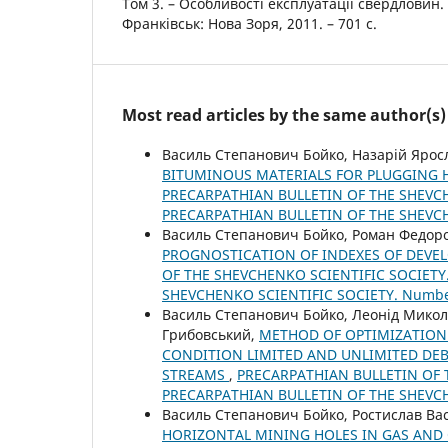
Том 3. – Особливості експлуатації свердловин. 
Франківськ: Нова Зоря, 2011. – 701 с.
Most read articles by the same author(s)
Василь Степанович Бойко, Назарій Ярос
BITUMINOUS MATERIALS FOR PLUGGING 
PRECARPATHIAN BULLETIN OF THE SHEVCHE
PRECARPATHIAN BULLETIN OF THE SHEVC
Василь Степанович Бойко, Роман Федор
PROGNOSTICATION OF INDEXES OF DEVEL
OF THE SHEVCHENKO SCIENTIFIC SOCIETY.
SHEVCHENKO SCIENTIFIC SOCIETY. Numb
Василь Степанович Бойко, Леонід Мико
Грибовський,
METHOD OF OPTIMIZATION 
CONDITION LIMITED AND UNLIMITED DEB
STREAMS
,
PRECARPATHIAN BULLETIN OF T
PRECARPATHIAN BULLETIN OF THE SHEVC
Василь Степанович Бойко, Ростислав Ва
HORIZONTAL MINING HOLES IN GAS AND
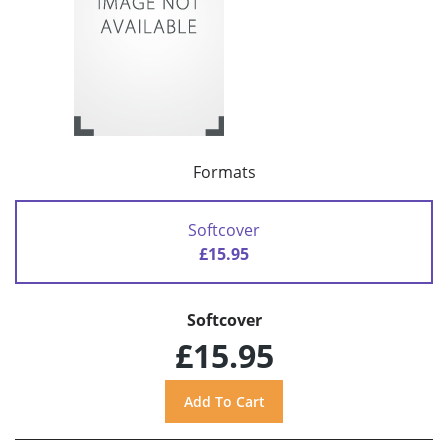
Formats
Softcover
£15.95
Softcover
£15.95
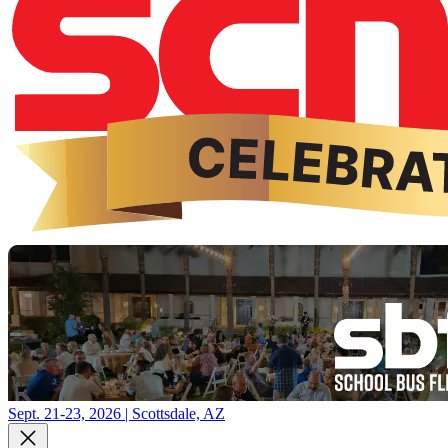
Sept. 21-23, 2026 | Scottsdale, AZ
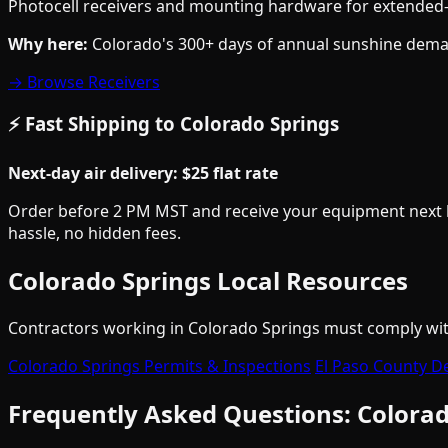
Photocell receivers and mounting hardware for extended-r
Why here:
Colorado's 300+ days of annual sunshine demand
→ Browse Receivers
⚡ Fast Shipping to Colorado Springs
Next-day air delivery: $25 flat rate
Order before 2 PM MST and receive your equipment next bus
hassle, no hidden fees.
Colorado Springs Local Resources
Contractors working in Colorado Springs must comply with 
Colorado Springs Permits & Inspections
El Paso County D
Frequently Asked Questions: Colorad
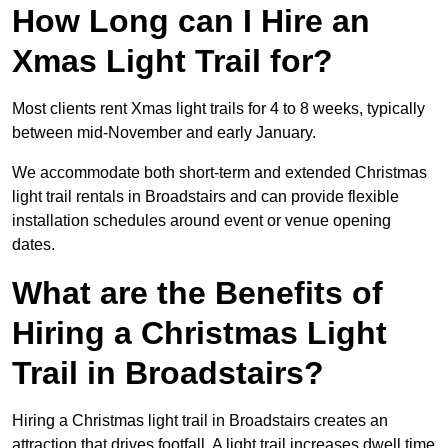
How Long can I Hire an
Xmas Light Trail for?
Most clients rent Xmas light trails for 4 to 8 weeks, typically
between mid-November and early January.
We accommodate both short-term and extended Christmas
light trail rentals in Broadstairs and can provide flexible
installation schedules around event or venue opening
dates.
What are the Benefits of
Hiring a Christmas Light
Trail in Broadstairs?
Hiring a Christmas light trail in Broadstairs creates an
attraction that drives footfall. A light trail increases dwell time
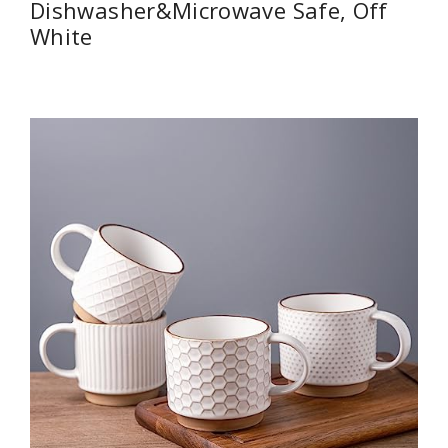
Dishwasher&Microwave Safe, Off
White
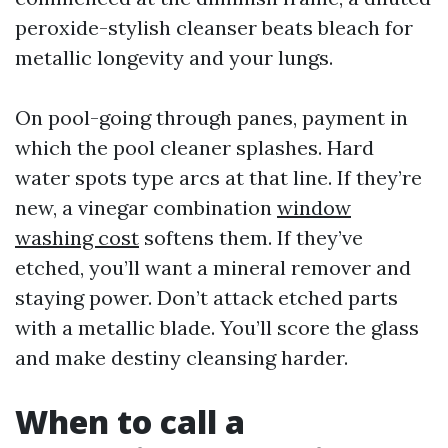
peroxide-stylish cleanser beats bleach for
metallic longevity and your lungs.
On pool-going through panes, payment in
which the pool cleaner splashes. Hard
water spots type arcs at that line. If they’re
new, a vinegar combination
window
washing cost
softens them. If they’ve
etched, you’ll want a mineral remover and
staying power. Don’t attack etched parts
with a metallic blade. You’ll score the glass
and make destiny cleansing harder.
When to call a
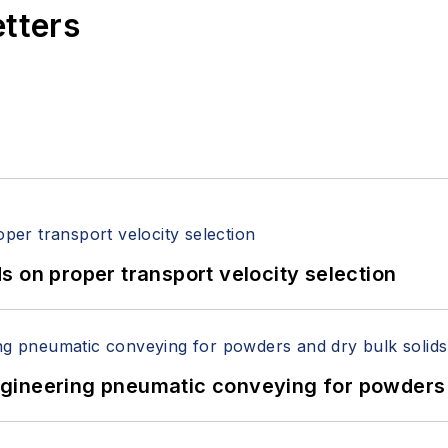
etters
 on proper transport velocity selection
 Engineering pneumatic conveying for powders 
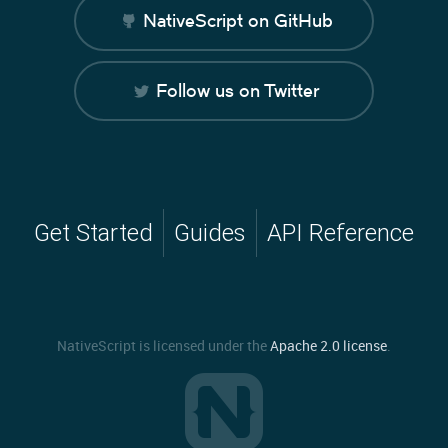
NativeScript on GitHub
Follow us on Twitter
Get Started
Guides
API Reference
NativeScript is licensed under the
Apache 2.0 license
.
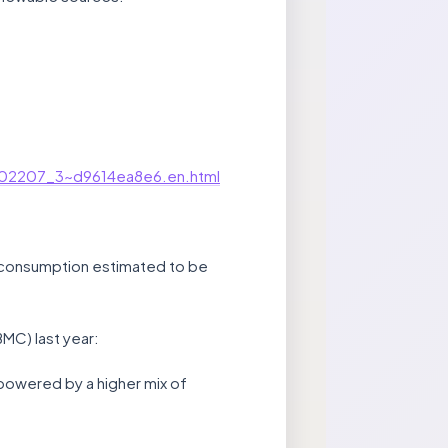
bu202207_3~d9614ea8e6.en.html
gy consumption estimated to be
BMC) last year:
 powered by a higher mix of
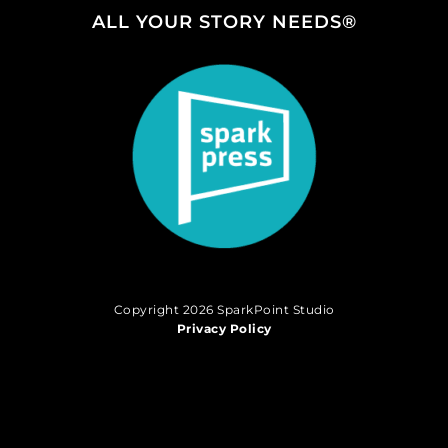
ALL YOUR STORY NEEDS®
Copyright 2026 SparkPoint Studio
Privacy Policy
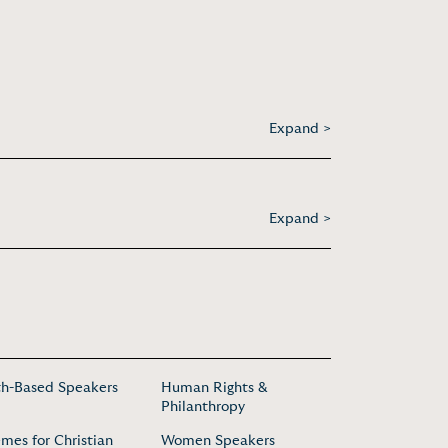
Expand >
Expand >
th-Based Speakers
Human Rights &
Philanthropy
mes for Christian
Women Speakers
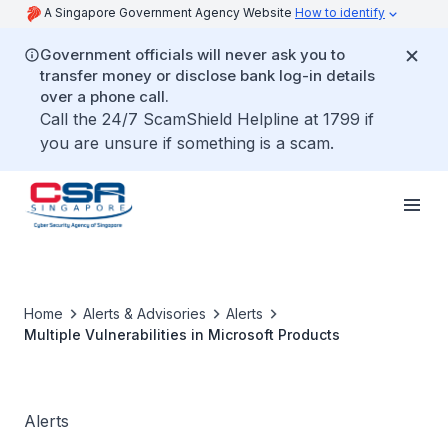
A Singapore Government Agency Website
How to identify
Government officials will never ask you to
transfer money or disclose bank log-in details
over a phone call.
Call the 24/7 ScamShield Helpline at 1799 if
you are unsure if something is a scam.
Home
Alerts & Advisories
Alerts
Multiple Vulnerabilities in Microsoft Products
Alerts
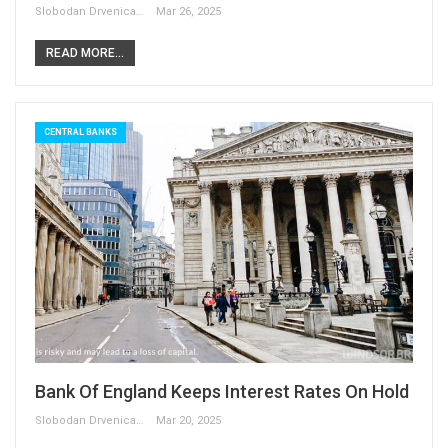
Slobodan Drvenica
Mar 26, 2025
READ MORE...
CENTRAL BANKS
Bank Of England Keeps Interest Rates On Hold
Slobodan Drvenica
Mar 20, 2025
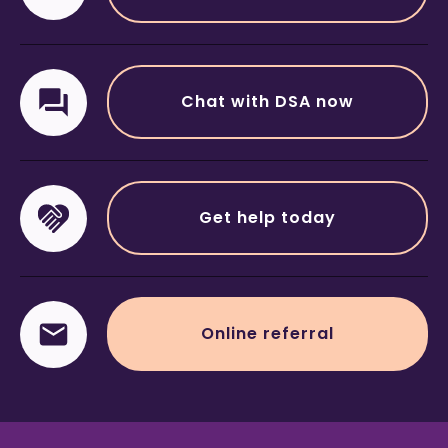
Chat with DSA now
Get help today
Online referral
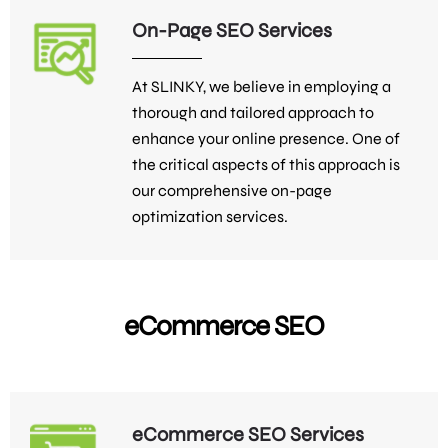
On-Page SEO Services
At SLINKY, we believe in employing a
thorough and tailored approach to
enhance your online presence. One of
the critical aspects of this approach is
our comprehensive on-page
optimization services.
eCommerce SEO
eCommerce SEO Services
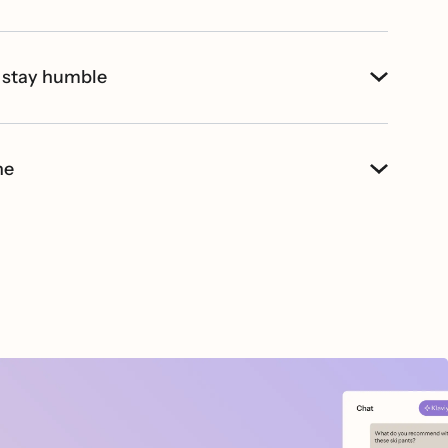
 stay humble
ne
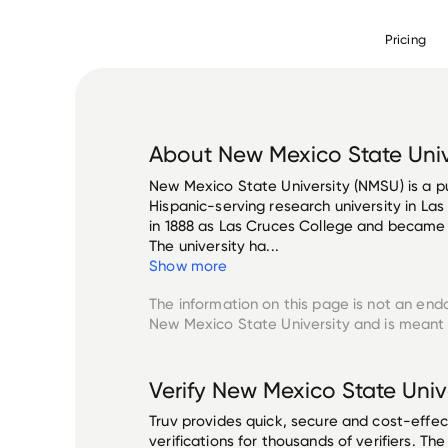
Pricing
About
New Mexico State Univ
New Mexico State University (NMSU) is a p
Hispanic-serving research university in La
in 1888 as Las Cruces College and became 
The university ha...
Show more
The information on this page is not an end
New Mexico State University
and is meant 
Verify
New Mexico State Univ
Truv provides quick, secure and cost-eff
verifications for thousands of verifiers. T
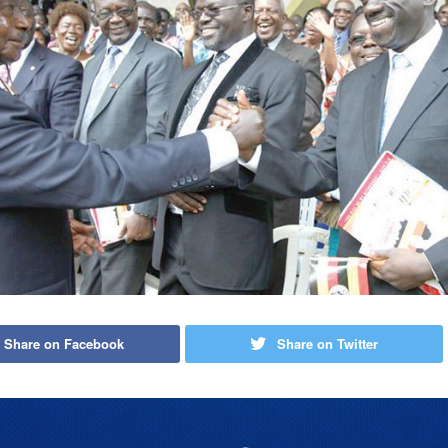
Share on Facebook
Share on Twitter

□ □ □ □

TASK DIRECTIONS: Reproduce the text of the entire listing above verbatim, line for line, and leave out the pictures.

ANSWER SECTION:
Том 3. – Особливості експлуатації свердловин. 
Франківськ: Нова Зоря, 2011. – 701 с.
Most read articles by the same author(s)
Василь Степанович Бойко, Назарій Ярос
BITUMINOUS MATERIALS FOR PLUGGING 
PRECARPATHIAN BULLETIN OF THE SHEVCHE
PRECARPATHIAN BULLETIN OF THE SHEVC
Василь Степанович Бойко, Роман Федор
PROGNOSTICATION OF INDEXES OF DEVEL
OF THE SHEVCHENKO SCIENTIFIC SOCIETY.
SHEVCHENKO SCIENTIFIC SOCIETY. Numb
Василь Степанович Бойко, Леонід Мико
Грибовський,
METHOD OF OPTIMIZATION 
CONDITION LIMITED AND UNLIMITED DEB
STREAMS
,
PRECARPATHIAN BULLETIN OF T
PRECARPATHIAN BULLETIN OF THE SHEVC
Василь Степанович Бойко, Ростислав Ва
HORIZONTAL MINING HOLES IN GAS AND
Formats
Softcover
£15.95
Softcover
£15.95
Sept. 21-23, 2026 | Scottsdale, AZ
Photocell receivers and mounting hardware for extended-r
Why here:
Colorado's 300+ days of annual sunshine demand
→ Browse Receivers
⚡ Fast Shipping to Colorado Springs
Next-day air delivery: $25 flat rate
Order before 2 PM MST and receive your equipment next bus
hassle, no hidden fees.
Colorado Springs Local Resources
Contractors working in Colorado Springs must comply with 
Colorado Springs Permits & Inspections
El Paso County D
Frequently Asked Questions: Colorad
How Long can I Hire an
Xmas Light Trail for?
Most clients rent Xmas light trails for 4 to 8 weeks, typically
between mid-November and early January.
We accommodate both short-term and extended Christmas
light trail rentals in Broadstairs and can provide flexible
installation schedules around event or venue opening
dates.
What are the Benefits of
Hiring a Christmas Light
Trail in Broadstairs?
Hiring a Christmas light trail in Broadstairs creates an
attraction that drives footfall. A light trail increases dwell time
Dishwasher&Microwave Safe, Off
White
peroxide-stylish cleanser beats bleach for
metallic longevity and your lungs.
On pool-going through panes, payment in
which the pool cleaner splashes. Hard
water spots type arcs at that line. If they’re
new, a vinegar combination
window
washing cost
softens them. If they’ve
etched, you’ll want a mineral remover and
staying power. Don’t attack etched parts
with a metallic blade. You’ll score the glass
and make destiny cleansing harder.
When to call a
etters
 on proper transport velocity selection
 Engineering pneumatic conveying for powders 
NativeScript on GitHub
Follow us on Twitter
Get Started
Guides
API Reference
NativeScript is licensed under the
Apache 2.0 license
.
bu202207_3~d9614ea8e6.en.html
gy consumption estimated to be
BMC) last year:
 powered by a higher mix of
ALL YOUR STORY NEEDS®
Copyright 2026 SparkPoint Studio
Privacy Policy
Expand >
Expand >
th-Based Speakers
Human Rights &
Philanthropy
mes for Christian
Women Speakers
A Singapore Government Agency Website
How to identify
Government officials will never ask you to
transfer money or disclose bank log-in details
over a phone call.
Call the 24/7 ScamShield Helpline at 1799 if
you are unsure if something is a scam.
Home
Alerts & Advisories
Alerts
Multiple Vulnerabilities in Microsoft Products
Alerts
Slobodan Drvenica
Mar 26, 2025
READ MORE...
CENTRAL BANKS
Bank Of England Keeps Interest Rates On Hold
Slobodan Drvenica
Mar 20, 2025
Chat with DSA now
Get help today
Online referral
On-Page SEO Services
At SLINKY, we believe in employing a
thorough and tailored approach to
enhance your online presence. One of
the critical aspects of this approach is
our comprehensive on-page
optimization services.
eCommerce SEO
eCommerce SEO Services
 stay humble
ne
Pricing
About
New Mexico State Univ
New Mexico State University (NMSU) is a p
Hispanic-serving research university in La
in 1888 as Las Cruces College and became 
The university ha...
Show more
The information on this page is not an end
New Mexico State University
and is meant 
Verify
New Mexico State Univ
Truv provides quick, secure and cost-eff
verifications for thousands of verifiers. T
Share on Facebook
Share on Twitter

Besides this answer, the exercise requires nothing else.